# [WHAT YOU NEED TO DO]
[1] In the walleye fishing thread, why does Erieangler51 expect fishable ice to be hard to find next week? Answer in one to three sentences.
[2] Carry on the walleye fishing thread from the point where it stops.

--- Start of DOCUMENT EXCERPT ---

# NE ohio walleye report



## Kevin_arnold3 (Jan 27, 2016)

How has the walleye fishing been so far this season? Id like to get out on the ice after this weekend's rain/warm weather goes away and I was curious how everyone has been doing. Anyone had any luck on Berlin? Milton? Mosquito? Not looking for honey holes just a general idea. Thanks


----------



## 9Left (Jun 23, 2012)

Well if this weekend doesn't ruin the little ice we have now, I'd say go for it... But it'll be sketchy at best


----------



## Erieangler51 (Sep 24, 2012)

You'll be lucky to find fishable ice next week. With local lakes having 4-8" of ice and forecasts of what they're calling for it'll take a real hurting. Tomorrow or Saturday will be it for me for the year unless it hardens back up mid February.


----------



## Kevin_arnold3 (Jan 27, 2016)

For sure. Wouldn't be til the temps drop back down for a while just curious on how it's been so far with the little amount of time there has been to be on the ice


----------



## randymcfishnsfun2 (Dec 24, 2014)

We're killing them at nimi. Tickets every time we go out.


----------



## Erieangler51 (Sep 24, 2012)

Damn I didn't know pigs fly too lol


----------



## Kevin_arnold3 (Jan 27, 2016)

Maybe I'll have to move some things around and get out tomorrow then haha


----------



## 9Left (Jun 23, 2012)

I'd say tomorrow might be the last day you could walk out on the ice with no pucker factor involved


----------



## Erieangler51 (Sep 24, 2012)

--- End of DOCUMENT EXCERPT ---
--- Start of PROVIDED INFORMATION ---

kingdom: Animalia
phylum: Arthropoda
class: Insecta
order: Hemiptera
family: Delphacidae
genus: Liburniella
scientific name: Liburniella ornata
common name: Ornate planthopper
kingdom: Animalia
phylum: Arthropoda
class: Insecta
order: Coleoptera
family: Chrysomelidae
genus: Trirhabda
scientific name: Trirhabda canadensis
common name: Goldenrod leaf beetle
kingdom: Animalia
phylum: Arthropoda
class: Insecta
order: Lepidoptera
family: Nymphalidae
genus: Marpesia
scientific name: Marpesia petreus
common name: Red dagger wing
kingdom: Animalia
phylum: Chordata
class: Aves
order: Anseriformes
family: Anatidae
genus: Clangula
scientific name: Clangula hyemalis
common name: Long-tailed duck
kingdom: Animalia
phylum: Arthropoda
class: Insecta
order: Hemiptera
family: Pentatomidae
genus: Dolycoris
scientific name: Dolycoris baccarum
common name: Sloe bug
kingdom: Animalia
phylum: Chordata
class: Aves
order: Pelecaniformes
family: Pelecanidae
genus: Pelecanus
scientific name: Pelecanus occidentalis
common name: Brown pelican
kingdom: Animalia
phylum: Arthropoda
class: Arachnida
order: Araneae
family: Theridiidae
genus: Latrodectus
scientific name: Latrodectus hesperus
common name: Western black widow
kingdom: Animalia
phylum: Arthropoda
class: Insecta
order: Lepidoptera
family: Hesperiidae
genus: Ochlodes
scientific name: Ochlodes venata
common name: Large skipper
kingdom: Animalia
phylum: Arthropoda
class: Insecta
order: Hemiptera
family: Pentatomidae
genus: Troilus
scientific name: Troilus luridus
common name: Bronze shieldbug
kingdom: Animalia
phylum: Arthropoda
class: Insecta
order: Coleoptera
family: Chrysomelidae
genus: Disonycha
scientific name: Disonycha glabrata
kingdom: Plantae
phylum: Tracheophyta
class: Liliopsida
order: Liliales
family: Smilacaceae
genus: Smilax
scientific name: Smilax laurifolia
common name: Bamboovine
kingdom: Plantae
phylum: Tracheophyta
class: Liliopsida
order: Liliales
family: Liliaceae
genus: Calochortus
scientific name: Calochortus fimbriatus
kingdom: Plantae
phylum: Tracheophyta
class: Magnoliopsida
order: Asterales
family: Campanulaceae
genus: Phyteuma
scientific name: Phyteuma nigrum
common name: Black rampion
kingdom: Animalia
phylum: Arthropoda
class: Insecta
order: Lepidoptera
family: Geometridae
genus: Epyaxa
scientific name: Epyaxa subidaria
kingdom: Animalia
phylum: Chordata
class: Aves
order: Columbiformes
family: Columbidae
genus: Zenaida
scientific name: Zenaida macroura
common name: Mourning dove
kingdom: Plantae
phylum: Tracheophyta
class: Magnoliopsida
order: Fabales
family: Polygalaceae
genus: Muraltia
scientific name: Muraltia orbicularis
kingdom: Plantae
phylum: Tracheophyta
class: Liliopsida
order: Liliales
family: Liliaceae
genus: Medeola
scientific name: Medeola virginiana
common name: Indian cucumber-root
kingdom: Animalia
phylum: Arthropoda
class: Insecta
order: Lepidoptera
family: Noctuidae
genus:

--- End of PROVIDED INFORMATION ---

# [ANSWERS TO THE EXERCISES]
[1] Local lakes have only 4-8" of ice, and the forecast is bad enough that this ice will take a real hurting. For that reason, Erieangler51 plans to make tomorrow or Saturday the last outing of the year unless the ice hardens back up in mid February.

[2]
I would deffinately try. The ice we have now is good hard black ice. After rain and thawing if it freezes back up it will be milky white and weaker


----------



## DHower08 (Nov 20, 2015)

Careful out their guys. Seen some ponds starting to come apart today and yesterday


----------



## Erieangler51 (Sep 24, 2012)

Ponds will start to go first shallow water warms faster. Lows below freezing will tighten everything back up tonight and tomorrow will help with a high below freezing.


----------



## DHower08 (Nov 20, 2015)

Havent made it on the ice yet this year saturday maby. Not looking good for me!


----------



## jiggin'fool (Dec 18, 2005)

Fished west branch yesterday and caught a nice 20 inch eye and two big cats! Got to where we wanted to go out of and found the spud going through in one hit in lots of places ice isn't solid black ice like it was! Careful if you go out!


----------



## jiggin'fool (Dec 18, 2005)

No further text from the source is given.